In a decision of the anti-graft court's Seventh Division promulgated on Nov. 25, 2022, Paulate was sentenced to imprisonment of 6 to 8 years for graft and 6 months to 6 years for each count of falsification.
Along with his driver and liaison officer Vicente Bajamunde, who was also convicted of graft, Paulate was ordered to pay a fine of P1.1 million which is the total amount of the payrolls prepared for the job contractors.
Paulate was also fined P10,000 for each of the falsification cases.
The issues cited by the court included the lack of birth certificates of the job contractors. But Paulate argued during trial that certification of no birth does not conclusively prove that a person is fictitious.
“This may be rebutted by sufficient contrary evidence however, Paulate and Bajamunde have not presented any competent evidence to counter the negative certifications and certificates of no record,” the court said in the decision penned by Associate Justice Zaldy Trespeses, with the concurrence of Division Chairperson Ma.

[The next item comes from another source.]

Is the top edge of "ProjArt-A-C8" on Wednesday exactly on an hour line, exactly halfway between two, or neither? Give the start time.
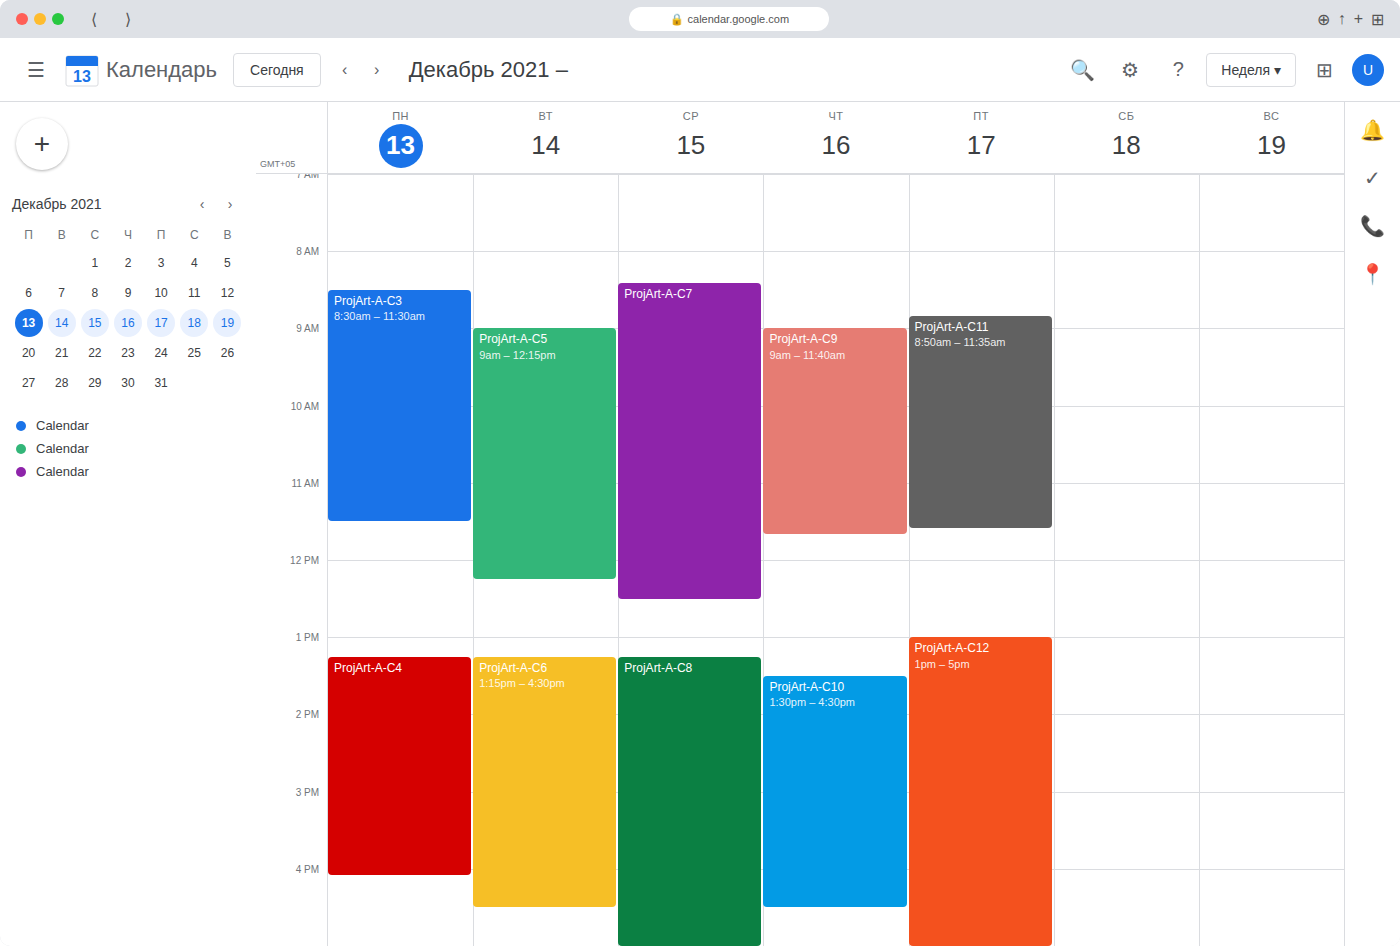
1:15 PM -- neither: a quarter of the way from the 1 PM line to the 2 PM line.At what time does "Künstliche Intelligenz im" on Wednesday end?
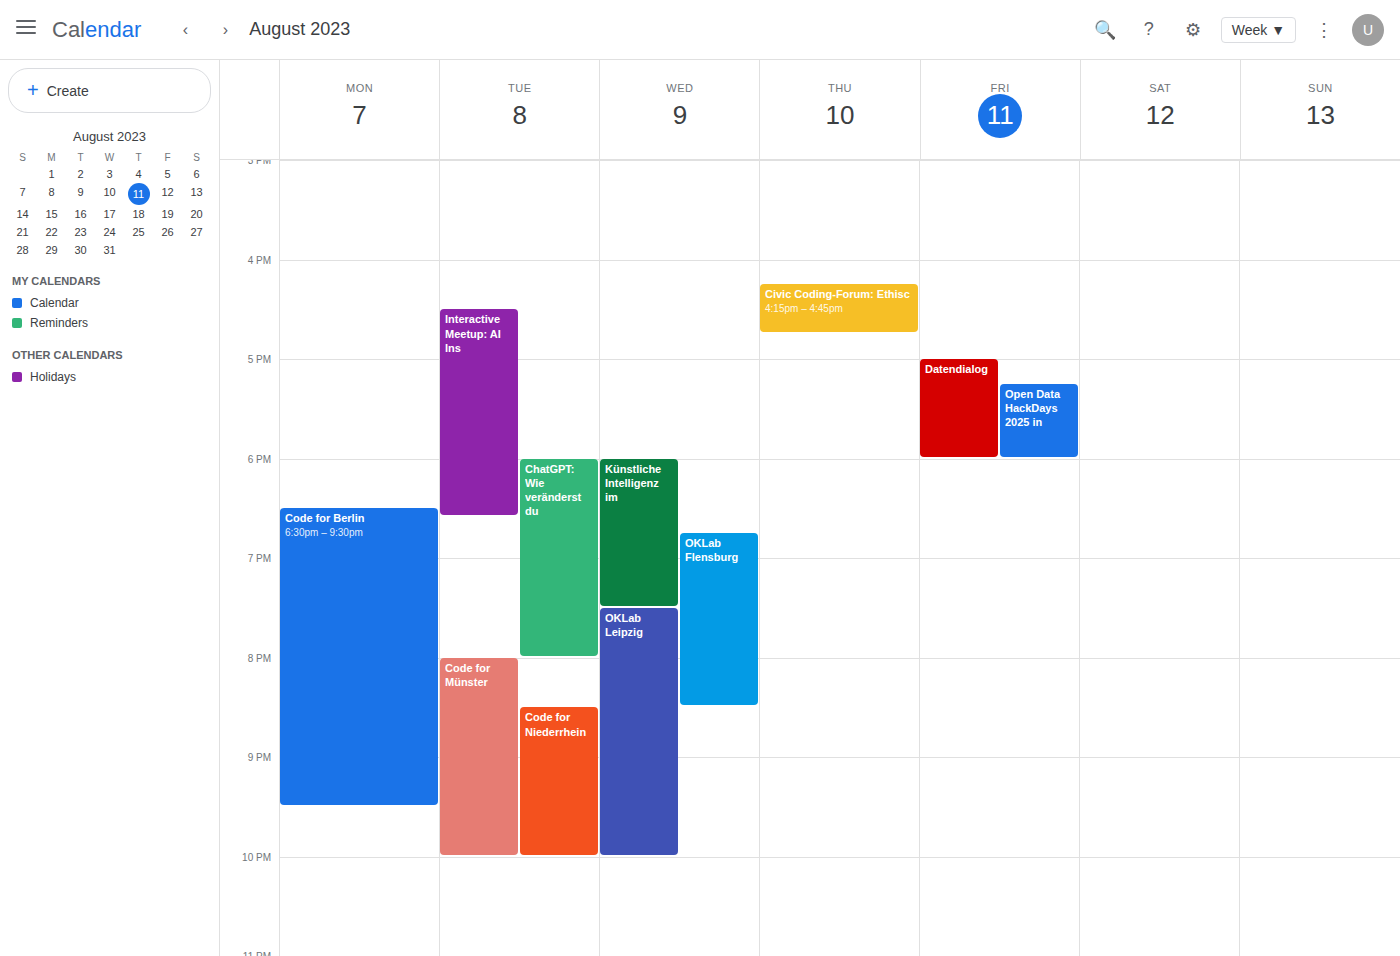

Theresa Dolores Gomez-Estoesta and Associate Justice Georgina Hidalgo.
The court also noted that the job order employees have no record in the National Bureau of Investigation Clearance Database.
While all 30 employees are residents of Quezon City based on their personal data sheet (PDS), they could not be located during verifications conducted by the Office of the Ombudsman as to their residences or schools attended.
The court also took note that 2 of the job contractors appeared as “identical twins” based on their photos in their PDS and yet their personal details differed.
“These details may appear trivial, but they cast serious doubt on the genuineness of the PDS and existence of the job contractors when taken with the other pieces of evidences presented by the prosecution,” the court said.
Prosecution witnesses included state auditor Emilda Navarro who testified, among others, that she had not seen any daily time records for the job order personnel.
Defense witness Hubert Fernandez who served as Paulate’s chief of staff from 2010 to 2019 stated in his testimony that their area coordinators were the ones who looked for 30 people from their pool of volunteers during the campaign period.
Paulate also testified that the money went to the job order personnel and there were no complaints from the employees that they did not receive their salaries.
He also testified that the charges were politically motivated and the hired job contractors and their relatives just opted not to come out and talk about the issue for fear of reprisal.
The court however stressed in its ruling that Paulate cannot claim good faith and invoke the Arias doctrine to avoid criminal liability.
“Certainly, he failed to act in accordance with the demands of the responsibility that attaches to the office he was occupying,” the court said.